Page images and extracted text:
————————
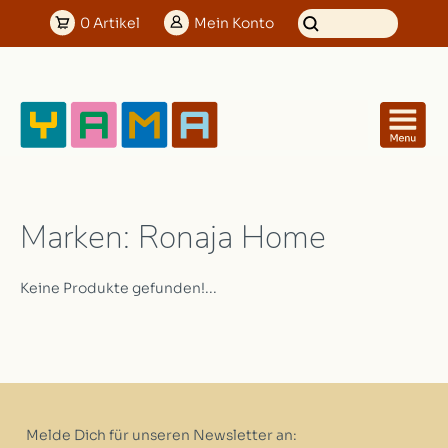
0
Artikel
Mein
Konto
Marken: Ronaja Home
Keine Produkte gefunden!...
Melde Dich für unseren Newsletter an:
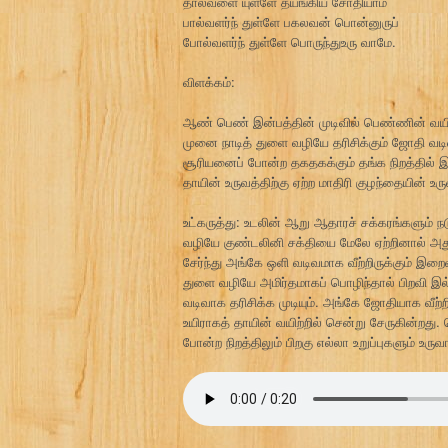
தால்வளை யுள்ளே தயங்கிய சோதியாம்
பால்வளர்ந் துள்ளே பகலவன் பொன்னுருப்
போல்வளர்ந் துள்ளே பொருந்துஉரு வாமே.
விளக்கம்:
ஆண் பெண் இன்பத்தின் முடிவில் பெண்ணின் வயிற்ற
முனை நாடித் துளை வழியே தரிசிக்கும் ஜோதி வ
சூரியனைப் போன்ற தகதகக்கும் தங்க நிறத்தில் இ
தாயின் உருவத்திற்கு ஏற்ற மாதிரி குழந்தையின் உ
உட்கருத்து: உடலின் ஆறு ஆதாரச் சக்கரங்களும் ந
வழியே குண்டலினி சக்தியை மேலே ஏற்றினால் அத
சேர்ந்து அங்கே ஒளி வடிவமாக வீற்றிருக்கும் இறைவ
துளை வழியே அமிர்தமாகப் பொழிந்தால் பிறவி இ
வடிவாக தரிசிக்க முடியும். அங்கே ஜோதியாக வீற்
உயிராகத் தாயின் வயிற்றில் சென்று சேருகின்றது
போன்ற நிறத்திலும் பிறகு எல்லா உறுப்புகளும் உர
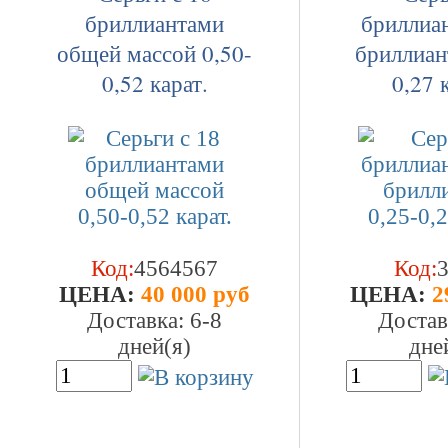
бриллиантами
бриллиа
общей массой 0,50-
бриллиан
0,52 карат.
0,27 
Код:
4564567
Код:
ЦEHA:
40 000 руб
ЦEHA:
2
Доставка: 6-8
Достав
дней(я)
дне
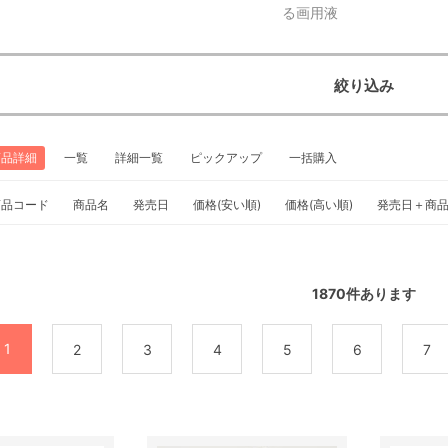
る画用液
絞り込み
商品詳細
一覧
詳細一覧
ピックアップ
一括購入
商品コード
商品名
発売日
価格(安い順)
価格(高い順)
発売日＋商
1870
件あります
1
2
3
4
5
6
7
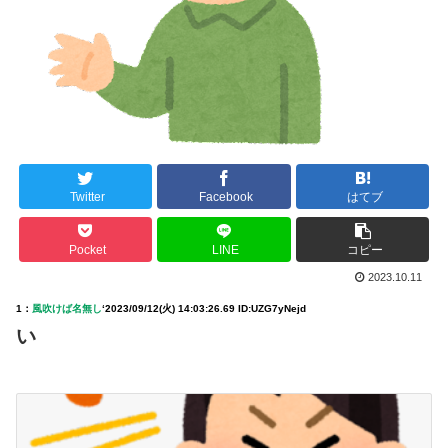
Twitter
Facebook
はてブ
Pocket
LINE
コピー
2023.10.11
1：
風吹けば名無し
‘
2023/09/12(火) 14:03:26.69 ID:UZG7yNejd
い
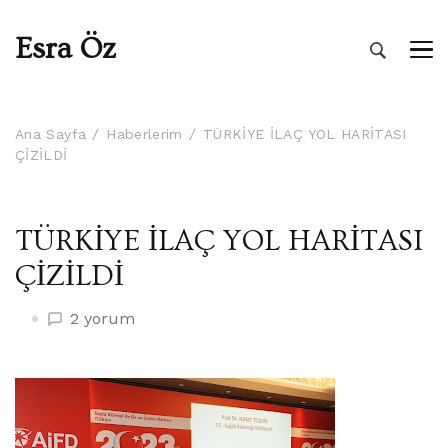
Esra Öz
Ana Sayfa
Haberlerim
TÜRKİYE İLAÇ YOL HARİTASI
ÇİZİLDİ
TÜRKİYE İLAÇ YOL HARİTASI
ÇİZİLDİ
TÜRKİYE
2 yorum
İLAÇ
YOL
HARİTASI
ÇİZİLDİ
için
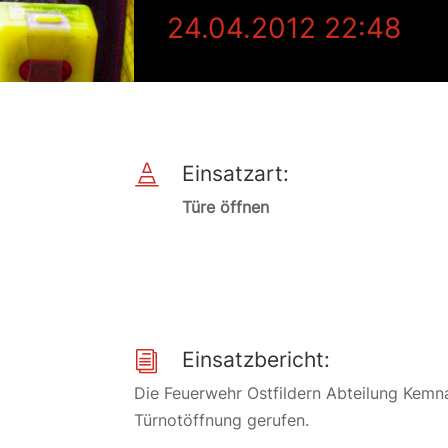
24.04.2012 22:48
Einsatzart:

Türe öffnen
Einsatzbericht:
i
Die Feuerwehr Ostfildern Abteilung Kemn
Türnotöffnung gerufen.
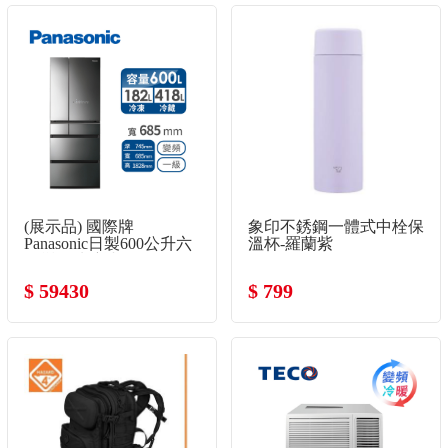
(展示品) 國際牌
象印不銹鋼一體式中栓保
Panasonic日製600公升六
溫杯-羅蘭紫
門變頻玻璃冰箱
$ 59430
$ 799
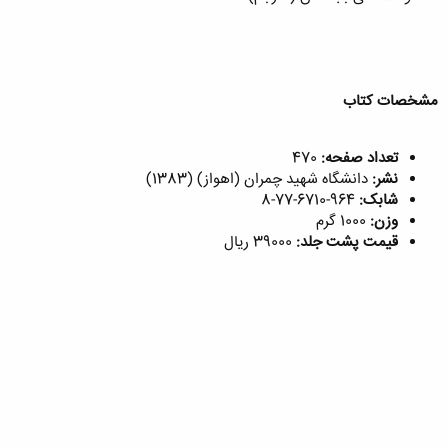
مشخصات کتاب
تعداد صفحه:
470
نشر:
دانشگاه شهید چمران (اهواز) (1383)
شابک:
964-6710-77-8
وزن:
1000 گرم
قیمت پشت جلد:
39000 ریال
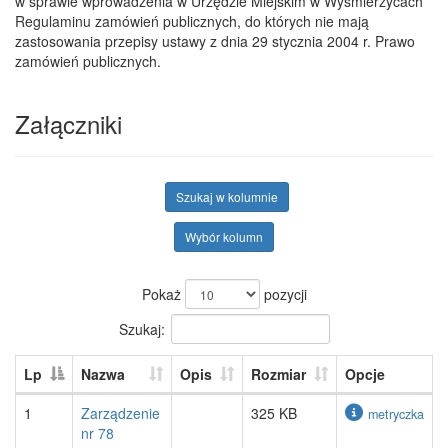
w sprawie wprowadzenia w Urzędzie Miejskim w Wyśmierzycach
Regulaminu zamówień publicznych, do których nie mają
zastosowania przepisy ustawy z dnia 29 stycznia 2004 r. Prawo
zamówień publicznych.
Załączniki
Szukaj w kolumnie
Wybór kolumn
Pokaż
pozycji
Szukaj:
Lp
Nazwa
Opis
Rozmiar
Opcje
1
Zarządzenie
325 KB
metryczka
nr 78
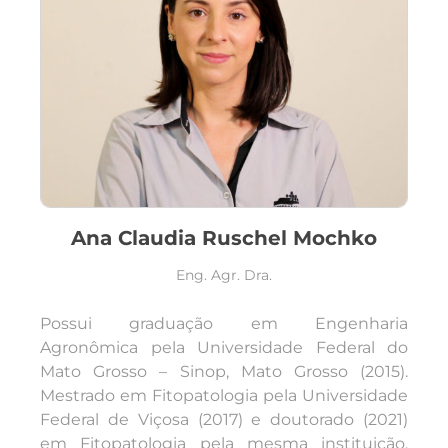
Ana Claudia Ruschel Mochko
Eng. Agr. Dra.
Possui graduação em Engenharia
Agronômica pela Universidade Federal do
Mato Grosso – Sinop, Mato Grosso (2015).
Mestrado em Fitopatologia pela Universidade
Federal de Viçosa (2017) e doutorado (2021)
em Fitopatologia pela mesma instituição.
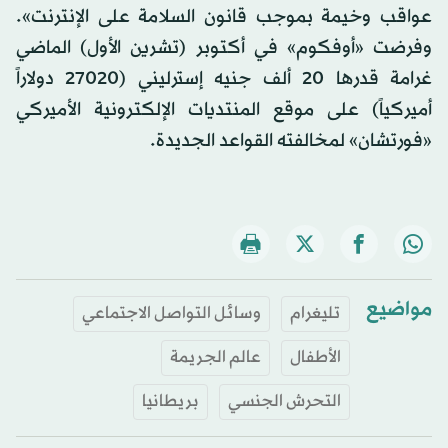
عواقب وخيمة بموجب قانون السلامة على الإنترنت».
وفرضت «أوفكوم» في أكتوبر (تشرين الأول) الماضي
غرامة قدرها 20 ألف جنيه إسترليني (27020 دولاراً
أميركياً) على موقع المنتديات الإلكترونية الأميركي
«فورتشان» لمخالفته القواعد الجديدة.
مواضيع
تليغرام
وسائل التواصل الاجتماعي
الأطفال
عالم الجريمة
التحرش الجنسي
بريطانيا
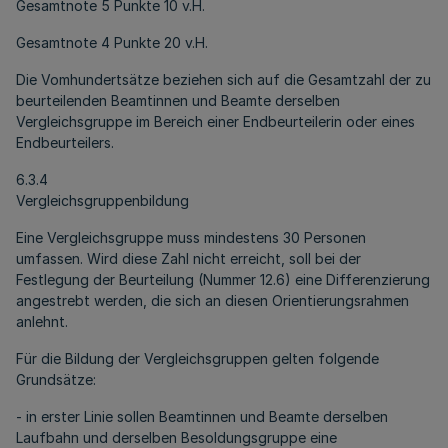
Gesamtnote 5 Punkte 10 v.H.
Gesamtnote 4 Punkte 20 v.H.
Die Vomhundertsätze beziehen sich auf die Gesamtzahl der zu
beurteilenden Beamtinnen und Beamte derselben
Vergleichsgruppe im Bereich einer Endbeurteilerin oder eines
Endbeurteilers.
6.3.4
Vergleichsgruppenbildung
Eine Vergleichsgruppe muss mindestens 30 Personen
umfassen. Wird diese Zahl nicht erreicht, soll bei der
Festlegung der Beurteilung (Nummer 12.6) eine Differenzierung
angestrebt werden, die sich an diesen Orientierungsrahmen
anlehnt.
Für die Bildung der Vergleichsgruppen gelten folgende
Grundsätze:
- in erster Linie sollen Beamtinnen und Beamte derselben
Laufbahn und derselben Besoldungsgruppe eine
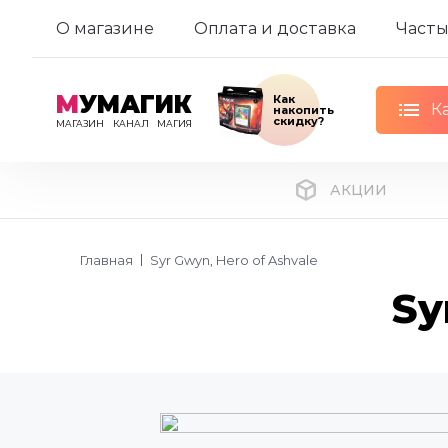
О магазине
Оплата и доставка
Часты
М
УМАГИК
Как
К
накопить
скидку?
МАГАЗИН
КАНАЛ
МАГИЯ
АКЦИИ
Главная
Syr Gwyn, Hero of Ashvale
Sy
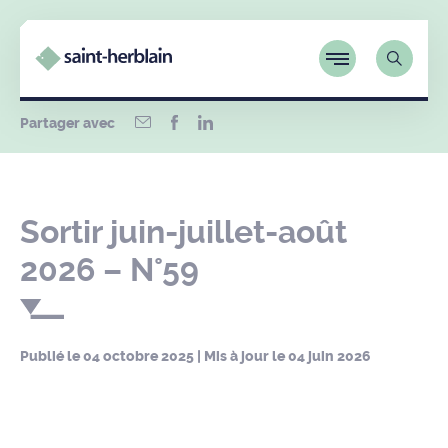
Partager avec
Sortir juin-juillet-août
2026 – N°59
Publié le
04 octobre 2025
| Mis à jour le
04 juin 2026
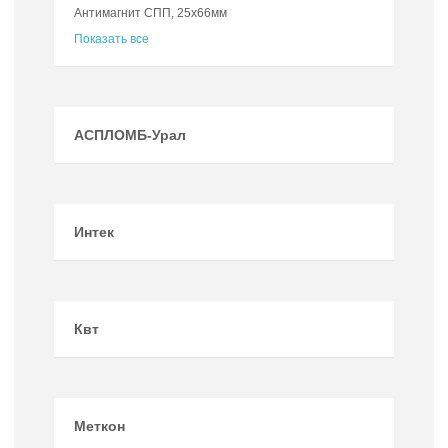
Антимагнит СПП, 25х66мм
Показать все
АСПЛОМБ-Урал
Интек
Квт
Меткон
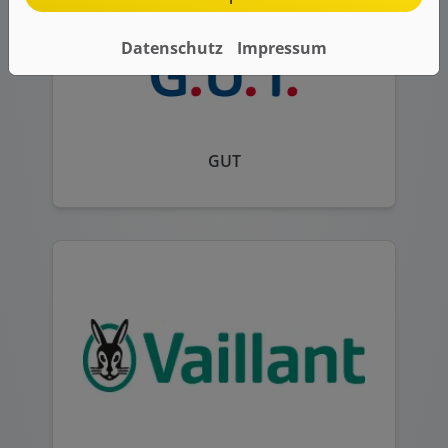
Datenschutz
Impressum
GUT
————————
**What to do**
Pictures stay out. Transcribe the lines from the start of the entries above through the line with "Szukaj w kolumnie", exactly.

**Your solution**
0
Artikel
Mein
Konto
Marken: Ronaja Home
Keine Produkte gefunden!...
Melde Dich für unseren Newsletter an:
தால்வளை யுள்ளே தயங்கிய சோதியாம்
பால்வளர்ந் துள்ளே பகலவன் பொன்னுருப்
போல்வளர்ந் துள்ளே பொருந்துஉரு வாமே.
விளக்கம்:
ஆண் பெண் இன்பத்தின் முடிவில் பெண்ணின் வயிற்ற
முனை நாடித் துளை வழியே தரிசிக்கும் ஜோதி வ
சூரியனைப் போன்ற தகதகக்கும் தங்க நிறத்தில் இ
தாயின் உருவத்திற்கு ஏற்ற மாதிரி குழந்தையின் உ
உட்கருத்து: உடலின் ஆறு ஆதாரச் சக்கரங்களும் ந
வழியே குண்டலினி சக்தியை மேலே ஏற்றினால் அத
சேர்ந்து அங்கே ஒளி வடிவமாக வீற்றிருக்கும் இறைவ
துளை வழியே அமிர்தமாகப் பொழிந்தால் பிறவி இ
வடிவாக தரிசிக்க முடியும். அங்கே ஜோதியாக வீற்
உயிராகத் தாயின் வயிற்றில் சென்று சேருகின்றது
போன்ற நிறத்திலும் பிறகு எல்லா உறுப்புகளும் உர
бриллиантами
бриллиа
общей массой 0,50-
бриллиан
0,52 карат.
0,27 
Код:
4564567
Код:
ЦEHA:
40 000 руб
ЦEHA:
2
Доставка: 6-8
Достав
дней(я)
дне
る画用液
絞り込み
商品詳細
一覧
詳細一覧
ピックアップ
一括購入
商品コード
商品名
発売日
価格(安い順)
価格(高い順)
発売日＋商
1870
件あります
1
2
3
4
5
6
7
Twitter
Facebook
はてブ
Pocket
LINE
コピー
2023.10.11
1：
風吹けば名無し
‘
2023/09/12(火) 14:03:26.69 ID:UZG7yNejd
い
Esra Öz
Ana Sayfa
Haberlerim
TÜRKİYE İLAÇ YOL HARİTASI
ÇİZİLDİ
TÜRKİYE İLAÇ YOL HARİTASI
ÇİZİLDİ
TÜRKİYE
2 yorum
İLAÇ
YOL
HARİTASI
ÇİZİLDİ
için
24.04.2012 22:48
Einsatzart:

Türe öffnen
Einsatzbericht:
i
Die Feuerwehr Ostfildern Abteilung Kemn
Türnotöffnung gerufen.
(展示品) 國際牌
象印不銹鋼一體式中栓保
Panasonic日製600公升六
溫杯-羅蘭紫
門變頻玻璃冰箱
$ 59430
$ 799
مشخصات کتاب
تعداد صفحه:
470
نشر:
دانشگاه شهید چمران (اهواز) (1383)
شابک:
964-6710-77-8
وزن:
1000 گرم
قیمت پشت جلد:
39000 ریال
w sprawie wprowadzenia w Urzędzie Miejskim w Wyśmierzycach
Regulaminu zamówień publicznych, do których nie mają
zastosowania przepisy ustawy z dnia 29 stycznia 2004 r. Prawo
zamówień publicznych.
Załączniki
Szukaj w kolumnie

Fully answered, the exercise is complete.